▸ **What the task requires**
Copy every line of the listing below word for word, omitting the pictures.

Stored data

________________

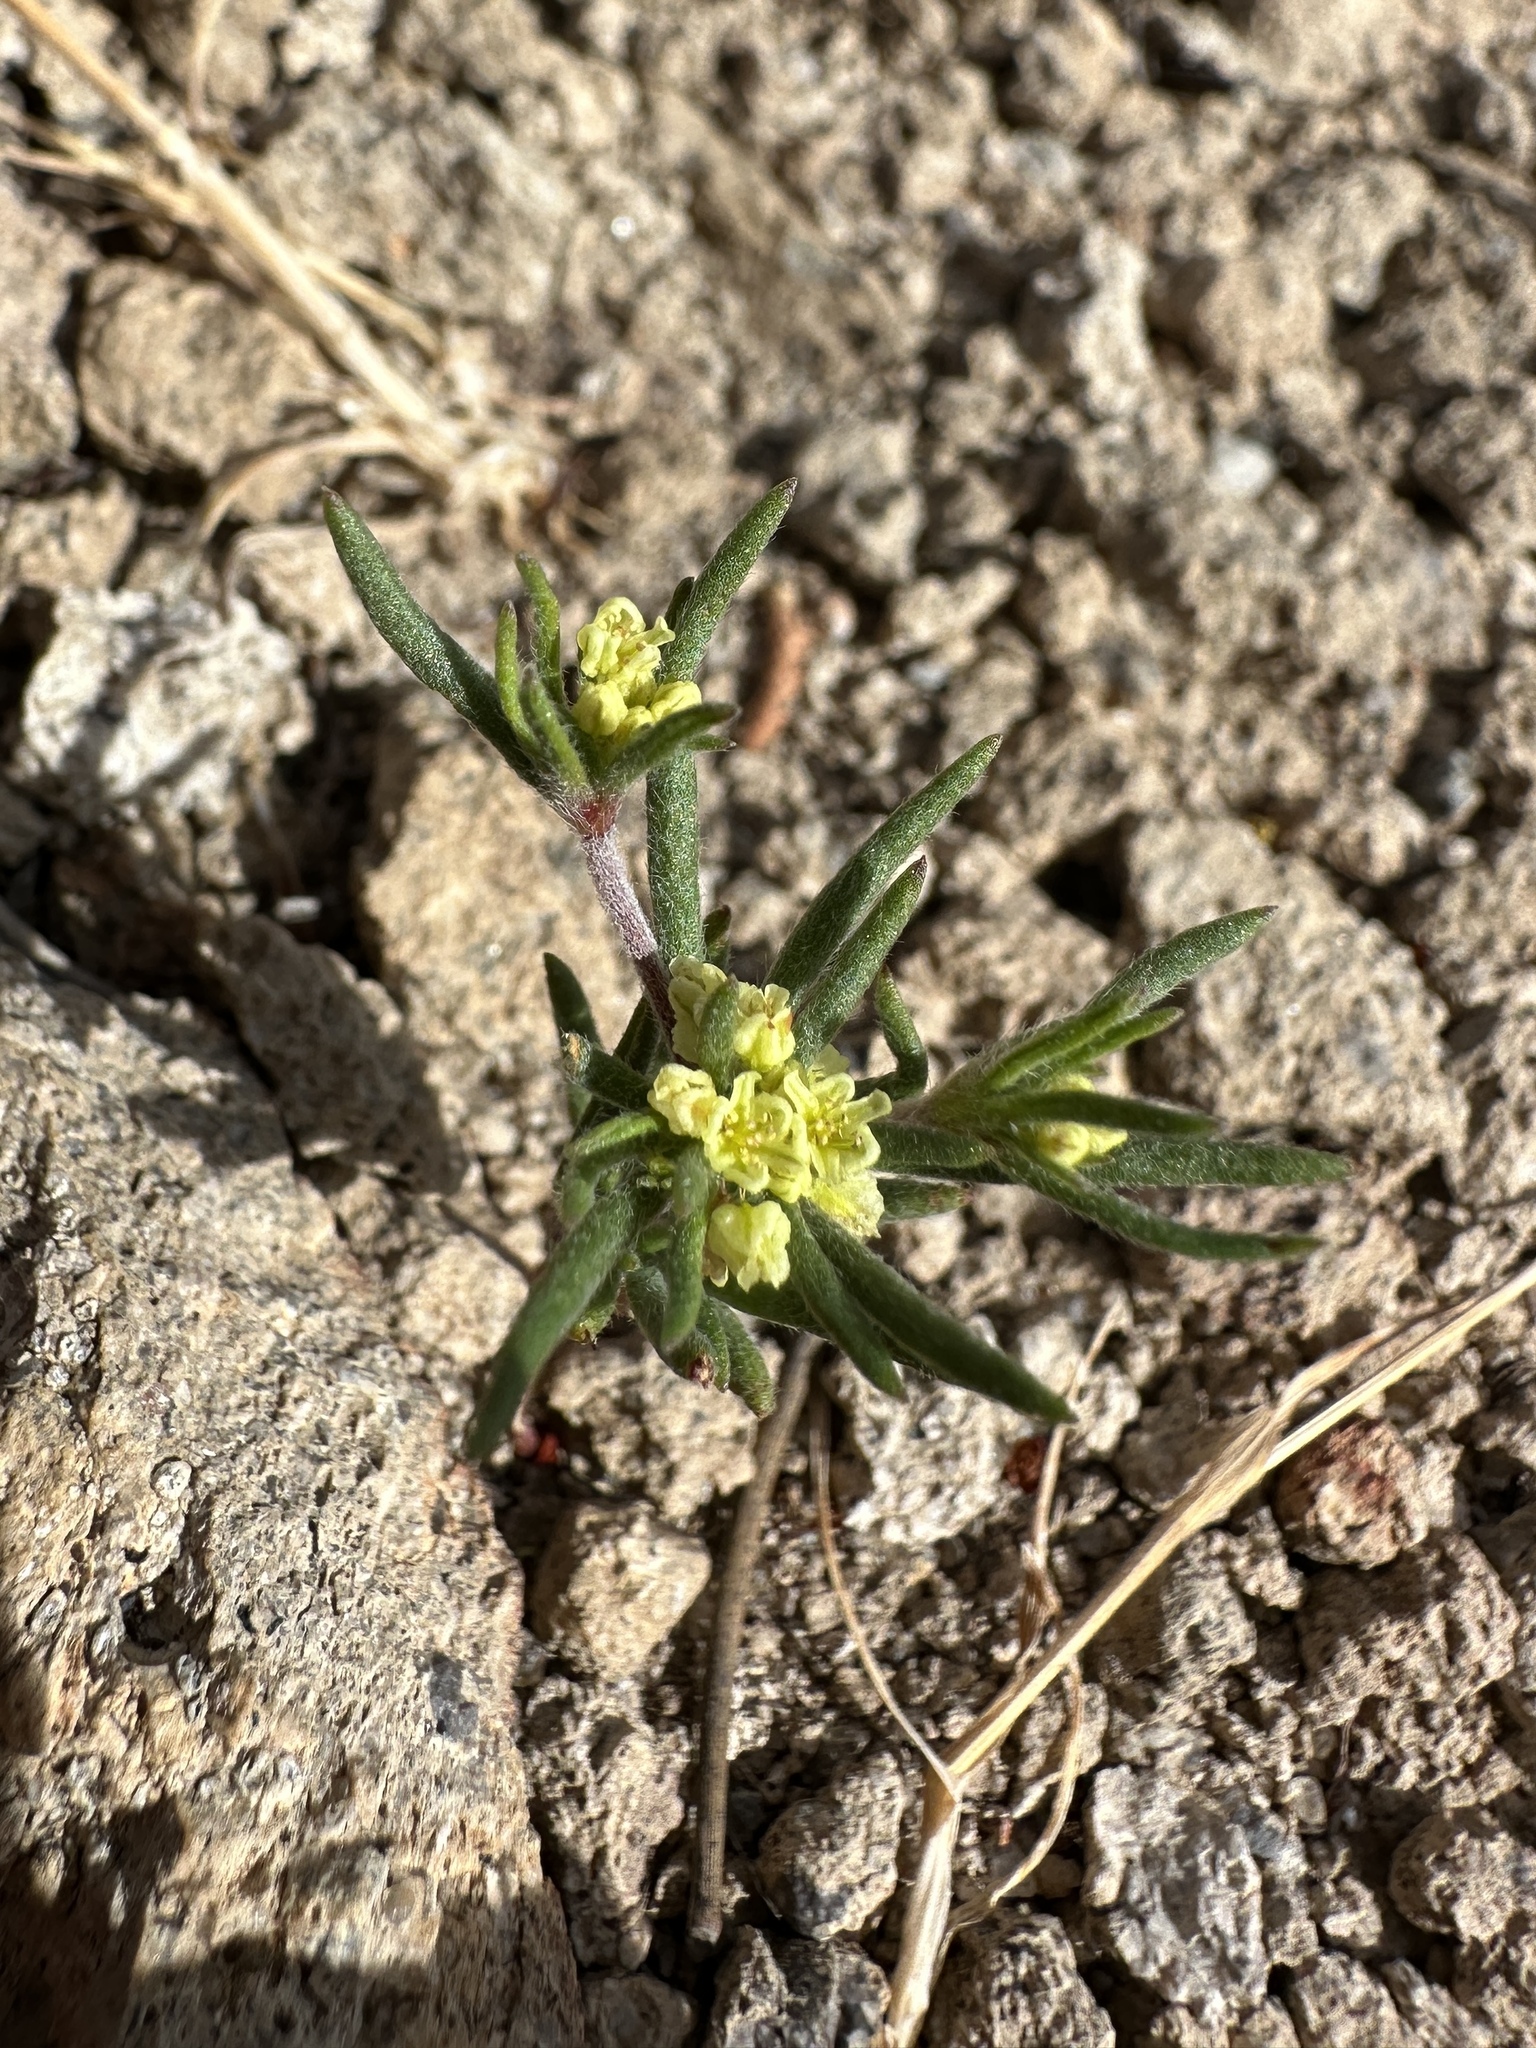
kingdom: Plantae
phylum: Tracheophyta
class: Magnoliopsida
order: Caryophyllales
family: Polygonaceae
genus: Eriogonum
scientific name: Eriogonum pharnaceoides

________________

▸ **Solution**
kingdom: Plantae
phylum: Tracheophyta
class: Magnoliopsida
order: Caryophyllales
family: Polygonaceae
genus: Eriogonum
scientific name: Eriogonum pharnaceoides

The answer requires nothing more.